Collected data
☆ ☆ ☆ ☆ ☆
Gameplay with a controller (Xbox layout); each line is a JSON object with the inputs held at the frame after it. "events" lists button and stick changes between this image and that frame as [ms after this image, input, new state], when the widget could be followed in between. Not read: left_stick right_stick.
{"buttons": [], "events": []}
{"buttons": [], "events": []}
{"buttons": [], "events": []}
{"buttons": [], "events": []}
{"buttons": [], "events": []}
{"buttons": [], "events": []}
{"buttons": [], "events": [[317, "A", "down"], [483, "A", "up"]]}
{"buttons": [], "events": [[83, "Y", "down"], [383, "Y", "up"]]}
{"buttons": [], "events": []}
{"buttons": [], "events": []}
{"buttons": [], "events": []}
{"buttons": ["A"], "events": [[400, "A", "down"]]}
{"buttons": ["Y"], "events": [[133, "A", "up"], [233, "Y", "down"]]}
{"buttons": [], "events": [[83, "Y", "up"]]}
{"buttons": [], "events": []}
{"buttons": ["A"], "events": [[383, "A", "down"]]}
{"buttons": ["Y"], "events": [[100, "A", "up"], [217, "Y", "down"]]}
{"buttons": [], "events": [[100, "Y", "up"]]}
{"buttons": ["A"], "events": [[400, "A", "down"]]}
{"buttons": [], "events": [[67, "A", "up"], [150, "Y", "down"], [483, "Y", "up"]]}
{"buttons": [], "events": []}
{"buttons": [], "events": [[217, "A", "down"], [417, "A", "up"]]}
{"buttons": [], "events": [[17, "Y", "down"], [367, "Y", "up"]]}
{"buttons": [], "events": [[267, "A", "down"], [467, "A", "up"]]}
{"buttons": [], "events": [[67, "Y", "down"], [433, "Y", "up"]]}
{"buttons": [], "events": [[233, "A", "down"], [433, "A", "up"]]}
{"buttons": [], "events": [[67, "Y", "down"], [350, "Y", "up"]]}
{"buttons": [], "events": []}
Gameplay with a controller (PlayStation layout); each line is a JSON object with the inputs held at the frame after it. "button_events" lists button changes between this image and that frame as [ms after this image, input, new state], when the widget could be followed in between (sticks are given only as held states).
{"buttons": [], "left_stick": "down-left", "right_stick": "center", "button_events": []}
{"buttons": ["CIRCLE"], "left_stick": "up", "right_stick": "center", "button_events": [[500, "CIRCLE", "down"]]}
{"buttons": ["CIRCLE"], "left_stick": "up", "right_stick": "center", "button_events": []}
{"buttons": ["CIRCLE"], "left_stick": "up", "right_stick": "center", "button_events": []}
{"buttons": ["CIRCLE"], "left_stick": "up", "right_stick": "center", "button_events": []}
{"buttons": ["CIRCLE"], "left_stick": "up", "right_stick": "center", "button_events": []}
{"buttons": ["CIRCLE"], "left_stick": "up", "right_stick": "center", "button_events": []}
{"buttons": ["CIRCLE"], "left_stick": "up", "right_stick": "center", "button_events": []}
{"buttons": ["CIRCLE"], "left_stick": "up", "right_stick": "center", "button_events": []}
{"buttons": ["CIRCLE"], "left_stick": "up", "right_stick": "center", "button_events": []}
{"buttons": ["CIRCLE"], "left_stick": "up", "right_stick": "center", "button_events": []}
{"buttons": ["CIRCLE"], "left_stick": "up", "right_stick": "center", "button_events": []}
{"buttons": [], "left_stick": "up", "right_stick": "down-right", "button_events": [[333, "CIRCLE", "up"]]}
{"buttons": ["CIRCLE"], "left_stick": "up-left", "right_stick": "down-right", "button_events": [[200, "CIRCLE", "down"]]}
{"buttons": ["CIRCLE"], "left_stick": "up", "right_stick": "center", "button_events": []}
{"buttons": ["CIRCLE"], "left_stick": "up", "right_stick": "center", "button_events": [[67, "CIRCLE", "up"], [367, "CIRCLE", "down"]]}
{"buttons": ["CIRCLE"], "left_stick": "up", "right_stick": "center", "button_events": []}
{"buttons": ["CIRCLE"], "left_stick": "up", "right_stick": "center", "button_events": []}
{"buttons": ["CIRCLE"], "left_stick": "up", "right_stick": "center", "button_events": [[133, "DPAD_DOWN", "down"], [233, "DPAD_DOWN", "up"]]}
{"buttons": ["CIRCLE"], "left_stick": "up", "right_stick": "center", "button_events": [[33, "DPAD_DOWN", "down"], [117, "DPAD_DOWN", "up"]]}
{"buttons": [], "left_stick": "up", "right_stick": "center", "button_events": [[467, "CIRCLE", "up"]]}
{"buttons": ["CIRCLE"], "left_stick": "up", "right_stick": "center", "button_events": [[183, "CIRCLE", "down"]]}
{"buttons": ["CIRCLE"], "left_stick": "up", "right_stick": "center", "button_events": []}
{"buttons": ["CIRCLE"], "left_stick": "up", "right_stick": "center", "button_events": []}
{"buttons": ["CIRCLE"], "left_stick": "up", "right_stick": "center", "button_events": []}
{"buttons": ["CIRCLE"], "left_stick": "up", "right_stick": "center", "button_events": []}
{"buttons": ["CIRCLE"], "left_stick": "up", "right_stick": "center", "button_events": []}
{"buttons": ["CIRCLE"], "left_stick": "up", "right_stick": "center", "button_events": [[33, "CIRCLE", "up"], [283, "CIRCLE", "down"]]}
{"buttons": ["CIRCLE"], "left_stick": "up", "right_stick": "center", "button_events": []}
☆ ☆ ☆ ☆ ☆
- **Task goal**
Respond with a number only, please: how many lines in this data include the word "Gameplay".

- **Solution to the problem**
2